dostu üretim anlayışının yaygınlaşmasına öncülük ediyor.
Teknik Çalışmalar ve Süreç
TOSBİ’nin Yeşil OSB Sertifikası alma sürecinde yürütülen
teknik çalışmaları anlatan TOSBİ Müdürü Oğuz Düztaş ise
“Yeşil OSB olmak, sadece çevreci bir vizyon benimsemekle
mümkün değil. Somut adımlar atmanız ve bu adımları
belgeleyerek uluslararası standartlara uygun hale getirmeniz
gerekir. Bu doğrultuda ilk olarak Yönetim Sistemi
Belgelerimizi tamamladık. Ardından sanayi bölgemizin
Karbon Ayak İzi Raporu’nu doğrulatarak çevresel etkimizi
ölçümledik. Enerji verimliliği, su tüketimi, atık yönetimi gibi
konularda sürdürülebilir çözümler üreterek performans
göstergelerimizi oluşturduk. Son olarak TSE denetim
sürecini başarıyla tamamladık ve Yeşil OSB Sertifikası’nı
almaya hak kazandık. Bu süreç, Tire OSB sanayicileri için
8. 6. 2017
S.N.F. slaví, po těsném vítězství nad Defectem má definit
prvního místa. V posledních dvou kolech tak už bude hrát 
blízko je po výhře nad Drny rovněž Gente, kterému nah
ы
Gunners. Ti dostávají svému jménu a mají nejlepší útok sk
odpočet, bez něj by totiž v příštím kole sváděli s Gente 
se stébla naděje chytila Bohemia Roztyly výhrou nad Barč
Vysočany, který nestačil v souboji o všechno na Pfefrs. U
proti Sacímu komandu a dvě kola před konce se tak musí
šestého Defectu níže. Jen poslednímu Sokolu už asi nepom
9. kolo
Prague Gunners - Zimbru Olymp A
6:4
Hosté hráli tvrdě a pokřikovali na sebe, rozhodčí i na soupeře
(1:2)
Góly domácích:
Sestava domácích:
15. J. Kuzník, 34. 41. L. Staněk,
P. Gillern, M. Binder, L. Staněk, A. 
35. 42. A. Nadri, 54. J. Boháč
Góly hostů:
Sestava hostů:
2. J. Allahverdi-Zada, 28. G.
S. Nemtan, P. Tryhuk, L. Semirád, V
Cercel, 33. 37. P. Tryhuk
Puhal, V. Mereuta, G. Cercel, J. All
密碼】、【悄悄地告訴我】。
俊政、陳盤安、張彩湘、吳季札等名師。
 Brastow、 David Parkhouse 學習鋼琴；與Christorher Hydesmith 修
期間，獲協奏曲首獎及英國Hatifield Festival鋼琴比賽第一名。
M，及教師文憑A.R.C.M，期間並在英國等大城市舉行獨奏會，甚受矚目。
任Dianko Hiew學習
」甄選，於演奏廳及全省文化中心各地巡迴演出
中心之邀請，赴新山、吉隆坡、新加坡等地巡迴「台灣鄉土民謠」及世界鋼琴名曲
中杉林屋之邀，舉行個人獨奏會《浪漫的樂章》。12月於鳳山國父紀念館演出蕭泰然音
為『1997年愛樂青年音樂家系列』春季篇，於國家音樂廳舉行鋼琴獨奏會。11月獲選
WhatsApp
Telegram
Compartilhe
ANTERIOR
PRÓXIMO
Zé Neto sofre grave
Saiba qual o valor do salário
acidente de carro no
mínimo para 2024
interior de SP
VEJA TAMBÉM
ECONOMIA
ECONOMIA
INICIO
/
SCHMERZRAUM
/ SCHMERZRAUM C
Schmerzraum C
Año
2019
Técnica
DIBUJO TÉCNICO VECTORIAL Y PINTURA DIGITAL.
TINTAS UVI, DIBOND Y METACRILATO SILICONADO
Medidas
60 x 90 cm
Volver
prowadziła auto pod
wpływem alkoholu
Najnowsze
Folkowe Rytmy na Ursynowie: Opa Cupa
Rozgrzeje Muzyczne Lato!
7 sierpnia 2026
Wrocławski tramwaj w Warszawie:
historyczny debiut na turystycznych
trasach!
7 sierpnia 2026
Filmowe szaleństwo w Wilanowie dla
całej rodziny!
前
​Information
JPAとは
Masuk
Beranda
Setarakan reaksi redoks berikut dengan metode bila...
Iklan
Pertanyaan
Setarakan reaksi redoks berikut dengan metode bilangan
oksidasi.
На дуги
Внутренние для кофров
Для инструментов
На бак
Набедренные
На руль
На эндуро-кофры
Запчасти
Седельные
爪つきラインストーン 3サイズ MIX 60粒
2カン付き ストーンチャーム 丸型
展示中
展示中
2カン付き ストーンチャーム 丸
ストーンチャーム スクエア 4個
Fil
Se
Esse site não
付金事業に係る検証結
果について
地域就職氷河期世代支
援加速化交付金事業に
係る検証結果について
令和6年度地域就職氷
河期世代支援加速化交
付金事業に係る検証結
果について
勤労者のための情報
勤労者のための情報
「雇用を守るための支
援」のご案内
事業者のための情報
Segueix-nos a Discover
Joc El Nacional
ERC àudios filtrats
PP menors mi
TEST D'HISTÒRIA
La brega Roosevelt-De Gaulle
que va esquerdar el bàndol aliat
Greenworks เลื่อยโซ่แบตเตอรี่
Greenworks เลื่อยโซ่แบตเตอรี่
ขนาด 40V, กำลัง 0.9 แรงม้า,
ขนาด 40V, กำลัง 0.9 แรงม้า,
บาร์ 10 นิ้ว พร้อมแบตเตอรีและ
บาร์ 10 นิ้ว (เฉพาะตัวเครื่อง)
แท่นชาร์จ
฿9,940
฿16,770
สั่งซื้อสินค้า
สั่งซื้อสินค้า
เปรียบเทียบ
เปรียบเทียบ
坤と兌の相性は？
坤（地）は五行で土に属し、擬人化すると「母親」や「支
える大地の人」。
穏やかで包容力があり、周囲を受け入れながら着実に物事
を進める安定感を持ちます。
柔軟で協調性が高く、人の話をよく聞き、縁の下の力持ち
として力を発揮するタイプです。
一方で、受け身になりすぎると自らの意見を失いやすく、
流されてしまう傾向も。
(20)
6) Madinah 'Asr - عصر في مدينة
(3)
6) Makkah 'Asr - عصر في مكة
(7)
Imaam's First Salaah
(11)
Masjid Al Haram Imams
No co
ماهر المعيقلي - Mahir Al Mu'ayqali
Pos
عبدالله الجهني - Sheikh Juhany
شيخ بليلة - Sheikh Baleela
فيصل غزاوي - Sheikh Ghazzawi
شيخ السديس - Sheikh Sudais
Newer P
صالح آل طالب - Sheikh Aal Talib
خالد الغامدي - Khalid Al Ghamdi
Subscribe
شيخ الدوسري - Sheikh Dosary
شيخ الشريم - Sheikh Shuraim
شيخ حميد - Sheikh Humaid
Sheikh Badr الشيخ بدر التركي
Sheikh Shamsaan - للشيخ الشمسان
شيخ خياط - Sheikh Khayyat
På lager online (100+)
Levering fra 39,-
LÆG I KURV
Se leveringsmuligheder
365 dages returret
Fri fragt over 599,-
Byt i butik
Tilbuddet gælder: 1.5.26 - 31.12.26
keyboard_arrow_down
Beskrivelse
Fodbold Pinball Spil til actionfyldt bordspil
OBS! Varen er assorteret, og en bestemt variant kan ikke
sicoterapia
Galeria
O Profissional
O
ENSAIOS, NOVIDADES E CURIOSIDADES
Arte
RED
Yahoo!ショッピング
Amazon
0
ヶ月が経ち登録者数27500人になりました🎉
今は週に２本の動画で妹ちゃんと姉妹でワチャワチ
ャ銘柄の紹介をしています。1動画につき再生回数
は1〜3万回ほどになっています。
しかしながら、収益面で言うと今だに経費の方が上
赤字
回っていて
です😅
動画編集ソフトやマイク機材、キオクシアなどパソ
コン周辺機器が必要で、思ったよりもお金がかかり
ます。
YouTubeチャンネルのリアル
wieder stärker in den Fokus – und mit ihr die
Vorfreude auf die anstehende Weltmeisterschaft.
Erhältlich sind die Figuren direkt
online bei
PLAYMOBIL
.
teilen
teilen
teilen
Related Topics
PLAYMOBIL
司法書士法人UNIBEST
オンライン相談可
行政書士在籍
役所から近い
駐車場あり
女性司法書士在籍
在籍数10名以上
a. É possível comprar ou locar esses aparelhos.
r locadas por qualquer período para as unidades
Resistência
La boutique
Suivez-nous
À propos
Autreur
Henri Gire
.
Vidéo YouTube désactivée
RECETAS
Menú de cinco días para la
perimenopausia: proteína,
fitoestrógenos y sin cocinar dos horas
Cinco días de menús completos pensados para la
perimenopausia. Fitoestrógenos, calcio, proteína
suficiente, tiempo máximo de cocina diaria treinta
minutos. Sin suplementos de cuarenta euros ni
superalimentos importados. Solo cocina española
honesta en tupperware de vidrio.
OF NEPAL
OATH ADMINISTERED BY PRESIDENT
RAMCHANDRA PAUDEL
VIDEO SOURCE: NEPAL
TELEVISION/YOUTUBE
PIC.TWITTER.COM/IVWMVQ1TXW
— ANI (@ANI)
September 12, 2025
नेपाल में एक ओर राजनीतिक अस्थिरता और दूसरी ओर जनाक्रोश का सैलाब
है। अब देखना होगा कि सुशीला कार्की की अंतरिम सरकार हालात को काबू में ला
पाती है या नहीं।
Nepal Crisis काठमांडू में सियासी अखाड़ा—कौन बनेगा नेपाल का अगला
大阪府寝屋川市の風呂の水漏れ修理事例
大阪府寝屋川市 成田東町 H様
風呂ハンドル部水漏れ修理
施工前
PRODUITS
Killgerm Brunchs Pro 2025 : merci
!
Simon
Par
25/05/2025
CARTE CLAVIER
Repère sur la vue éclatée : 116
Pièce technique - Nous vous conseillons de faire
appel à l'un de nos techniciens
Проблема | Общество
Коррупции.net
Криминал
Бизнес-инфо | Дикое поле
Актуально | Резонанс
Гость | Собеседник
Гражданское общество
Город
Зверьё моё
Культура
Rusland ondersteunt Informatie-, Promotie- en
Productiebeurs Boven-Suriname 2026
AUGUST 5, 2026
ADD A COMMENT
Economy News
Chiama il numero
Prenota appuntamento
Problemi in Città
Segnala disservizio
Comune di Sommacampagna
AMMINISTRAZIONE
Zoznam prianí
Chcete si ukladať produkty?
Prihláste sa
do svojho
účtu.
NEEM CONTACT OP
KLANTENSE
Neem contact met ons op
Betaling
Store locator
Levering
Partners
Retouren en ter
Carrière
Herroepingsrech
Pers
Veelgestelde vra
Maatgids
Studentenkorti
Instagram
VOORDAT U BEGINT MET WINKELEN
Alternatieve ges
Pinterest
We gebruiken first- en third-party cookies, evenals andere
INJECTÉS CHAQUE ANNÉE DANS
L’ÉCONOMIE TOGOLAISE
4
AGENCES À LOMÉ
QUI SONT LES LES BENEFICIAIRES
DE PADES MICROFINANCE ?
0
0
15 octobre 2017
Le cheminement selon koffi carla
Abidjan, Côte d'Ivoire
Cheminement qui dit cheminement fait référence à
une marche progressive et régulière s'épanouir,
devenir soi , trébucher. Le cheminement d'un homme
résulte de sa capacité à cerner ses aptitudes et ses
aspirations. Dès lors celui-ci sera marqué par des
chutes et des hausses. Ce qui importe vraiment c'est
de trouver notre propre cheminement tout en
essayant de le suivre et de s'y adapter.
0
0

──────

■ **AIM OF THE EXERCISE**
Transcribe the lines from the very first line through the line containing "bir vizyon benimsemekle", including both ends, character for character.

■ **PROBLEM SOLUTION**
dostu üretim anlayışının yaygınlaşmasına öncülük ediyor.
Teknik Çalışmalar ve Süreç
TOSBİ’nin Yeşil OSB Sertifikası alma sürecinde yürütülen
teknik çalışmaları anlatan TOSBİ Müdürü Oğuz Düztaş ise
“Yeşil OSB olmak, sadece çevreci bir vizyon benimsemekle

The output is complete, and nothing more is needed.